**REQUIREMENT A**
Please quote word for word the lines of the entries that begin at the line containing "written like 2h23." and stop after the line containing "The clock shows 3h11m33s".

**SELECTED EXCERPT**
Do you have a thumbsucking child? A hair-twirler? Or has your sweet little one picked up a different comfort habit altogether?

Are you fine with this? Or is it driving you crazy? More importantly, should you ignore their habit or should you take action?

All four of my children sucked their thumbs when they were little. For most of them, it was a difficult habit to break. Clearly the habit was for comfort and became more so as they grew.

The question for most parents becomes (as it did for me), what's wrong with a comfort habit? Your children need to do *something* for comfort, don't they? Or are these habits that feel so good actually hurting them...does thumbsucking cause teeth problems, for example?

If you do an online search for these habits, you'll see there is no shortage of information or advice concerning them. In fact, it's downright confusing.

Given this confusion, ignoring these habits and hoping they will go away on their own is certainly one option. But what are the consequences of this course of action? In my own family, for two of my children, ignoring their thumbsucking resulted in thousands of dollars of orthodontic treatment. (Note - this is not always the result of thumbsucking, but was in these cases.) With a third child, we took definitive action, learned a lot, and helped her break her thumbsucking habit before damage to her teeth occurred. Another of our children broke the habit fairly easily when he weaned himself from his favorite blanket.

To help you decide what to do, you'll need to discover how deeply ingrained these habits are. A mild habit might more easily be released by your child when you ignore the behavior and distract her with more interesting activities.

However, let's face it. If you're reading this article, you probably have already tried that and discovered your child's comfort habit is fairly well ingrained.

Another option is to decisively take action to stop these habits. This can range from simple awareness to detailed plans, including working with health care professionals, in order to help your child move forward.

If you decide you want to take productive action, now what? Well, what are the situations in which your child uses his comfort habit? Does he thumbsuck mostly when he's bored? Is the hair-twirling mostly when she's nervous? By doing a little simple detective work, you can learn a lot about your child's individual needs and use that information to your advantage.

**REQUIREMENT B**
From the article on children's comfort habits, print the passage that begins at the words "To help you decide" and stops after "child move forward.", copying it exactly.

**INPUT FOR THIS TASK**

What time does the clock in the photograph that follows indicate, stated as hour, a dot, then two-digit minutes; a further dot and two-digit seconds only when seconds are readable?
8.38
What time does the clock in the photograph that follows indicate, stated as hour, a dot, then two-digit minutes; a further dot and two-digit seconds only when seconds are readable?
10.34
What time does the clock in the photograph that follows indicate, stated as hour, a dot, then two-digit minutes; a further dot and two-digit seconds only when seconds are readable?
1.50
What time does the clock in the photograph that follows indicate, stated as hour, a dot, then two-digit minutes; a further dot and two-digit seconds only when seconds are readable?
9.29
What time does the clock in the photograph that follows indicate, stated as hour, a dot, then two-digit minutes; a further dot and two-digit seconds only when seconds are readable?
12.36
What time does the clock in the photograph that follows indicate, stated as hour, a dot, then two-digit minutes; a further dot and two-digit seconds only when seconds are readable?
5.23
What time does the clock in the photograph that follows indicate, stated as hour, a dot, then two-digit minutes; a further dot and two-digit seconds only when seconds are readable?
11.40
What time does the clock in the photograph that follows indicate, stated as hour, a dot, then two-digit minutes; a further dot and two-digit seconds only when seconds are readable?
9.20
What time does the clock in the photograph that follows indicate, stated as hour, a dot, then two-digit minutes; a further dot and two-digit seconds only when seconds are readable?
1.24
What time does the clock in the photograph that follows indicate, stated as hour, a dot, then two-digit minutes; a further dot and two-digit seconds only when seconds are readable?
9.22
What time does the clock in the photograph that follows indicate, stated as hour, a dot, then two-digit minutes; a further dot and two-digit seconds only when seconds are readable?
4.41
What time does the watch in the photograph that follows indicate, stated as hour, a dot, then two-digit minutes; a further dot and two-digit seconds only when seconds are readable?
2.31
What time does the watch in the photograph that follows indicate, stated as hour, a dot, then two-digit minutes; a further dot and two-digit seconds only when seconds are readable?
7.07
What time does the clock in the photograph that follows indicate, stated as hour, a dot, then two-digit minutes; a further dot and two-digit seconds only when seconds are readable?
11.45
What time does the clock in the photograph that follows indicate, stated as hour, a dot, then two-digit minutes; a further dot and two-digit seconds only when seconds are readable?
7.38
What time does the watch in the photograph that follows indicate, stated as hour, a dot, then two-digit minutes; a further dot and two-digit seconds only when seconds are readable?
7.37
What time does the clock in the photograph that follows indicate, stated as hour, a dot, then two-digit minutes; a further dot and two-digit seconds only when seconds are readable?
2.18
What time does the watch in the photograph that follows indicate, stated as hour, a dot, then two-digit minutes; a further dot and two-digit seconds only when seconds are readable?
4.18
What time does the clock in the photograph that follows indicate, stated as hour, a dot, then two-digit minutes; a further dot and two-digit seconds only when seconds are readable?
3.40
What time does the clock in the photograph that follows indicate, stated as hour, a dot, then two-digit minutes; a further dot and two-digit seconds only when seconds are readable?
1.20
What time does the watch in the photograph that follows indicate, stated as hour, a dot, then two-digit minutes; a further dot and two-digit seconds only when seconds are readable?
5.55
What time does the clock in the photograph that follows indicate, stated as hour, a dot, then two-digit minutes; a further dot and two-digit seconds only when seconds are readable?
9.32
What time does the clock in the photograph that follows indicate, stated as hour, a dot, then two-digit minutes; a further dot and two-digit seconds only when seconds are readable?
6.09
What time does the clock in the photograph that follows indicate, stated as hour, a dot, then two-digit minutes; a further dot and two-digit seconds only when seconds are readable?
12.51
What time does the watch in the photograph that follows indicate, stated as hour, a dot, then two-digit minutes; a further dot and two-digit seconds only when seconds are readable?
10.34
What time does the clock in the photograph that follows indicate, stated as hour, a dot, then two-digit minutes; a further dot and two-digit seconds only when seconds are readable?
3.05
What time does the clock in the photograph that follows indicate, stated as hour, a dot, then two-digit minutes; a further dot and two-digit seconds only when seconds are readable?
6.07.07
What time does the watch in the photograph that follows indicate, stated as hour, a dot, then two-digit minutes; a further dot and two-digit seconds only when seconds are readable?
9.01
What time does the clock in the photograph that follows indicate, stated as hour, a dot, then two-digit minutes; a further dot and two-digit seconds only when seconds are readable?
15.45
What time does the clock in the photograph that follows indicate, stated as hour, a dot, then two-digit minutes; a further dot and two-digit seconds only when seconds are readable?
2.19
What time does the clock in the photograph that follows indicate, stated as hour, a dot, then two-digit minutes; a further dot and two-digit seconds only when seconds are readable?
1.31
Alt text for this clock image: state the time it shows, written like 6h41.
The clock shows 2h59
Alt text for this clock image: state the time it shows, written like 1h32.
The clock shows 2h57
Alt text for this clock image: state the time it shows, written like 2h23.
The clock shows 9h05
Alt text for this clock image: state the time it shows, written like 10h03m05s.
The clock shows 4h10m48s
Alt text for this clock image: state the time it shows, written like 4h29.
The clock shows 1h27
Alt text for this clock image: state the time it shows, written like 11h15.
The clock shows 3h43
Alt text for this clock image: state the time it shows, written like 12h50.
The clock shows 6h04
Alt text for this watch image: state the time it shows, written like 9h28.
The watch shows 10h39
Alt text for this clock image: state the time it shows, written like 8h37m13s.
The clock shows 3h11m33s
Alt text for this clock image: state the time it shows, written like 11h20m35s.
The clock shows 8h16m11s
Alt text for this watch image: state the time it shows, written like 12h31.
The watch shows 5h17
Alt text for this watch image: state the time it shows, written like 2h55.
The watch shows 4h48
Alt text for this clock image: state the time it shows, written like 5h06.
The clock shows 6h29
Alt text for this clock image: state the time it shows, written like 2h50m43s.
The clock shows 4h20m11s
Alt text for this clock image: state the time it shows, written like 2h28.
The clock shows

**FINISHED ANSWER A**
Alt text for this clock image: state the time it shows, written like 2h23.
The clock shows 9h05
Alt text for this clock image: state the time it shows, written like 10h03m05s.
The clock shows 4h10m48s
Alt text for this clock image: state the time it shows, written like 4h29.
The clock shows 1h27
Alt text for this clock image: state the time it shows, written like 11h15.
The clock shows 3h43
Alt text for this clock image: state the time it shows, written like 12h50.
The clock shows 6h04
Alt text for this watch image: state the time it shows, written like 9h28.
The watch shows 10h39
Alt text for this clock image: state the time it shows, written like 8h37m13s.
The clock shows 3h11m33s

**FINISHED ANSWER B**
To help you decide what to do, you'll need to discover how deeply ingrained these habits are. A mild habit might more easily be released by your child when you ignore the behavior and distract her with more interesting activities.

However, let's face it. If you're reading this article, you probably have already tried that and discovered your child's comfort habit is fairly well ingrained.

Another option is to decisively take action to stop these habits. This can range from simple awareness to detailed plans, including working with health care professionals, in order to help your child move forward.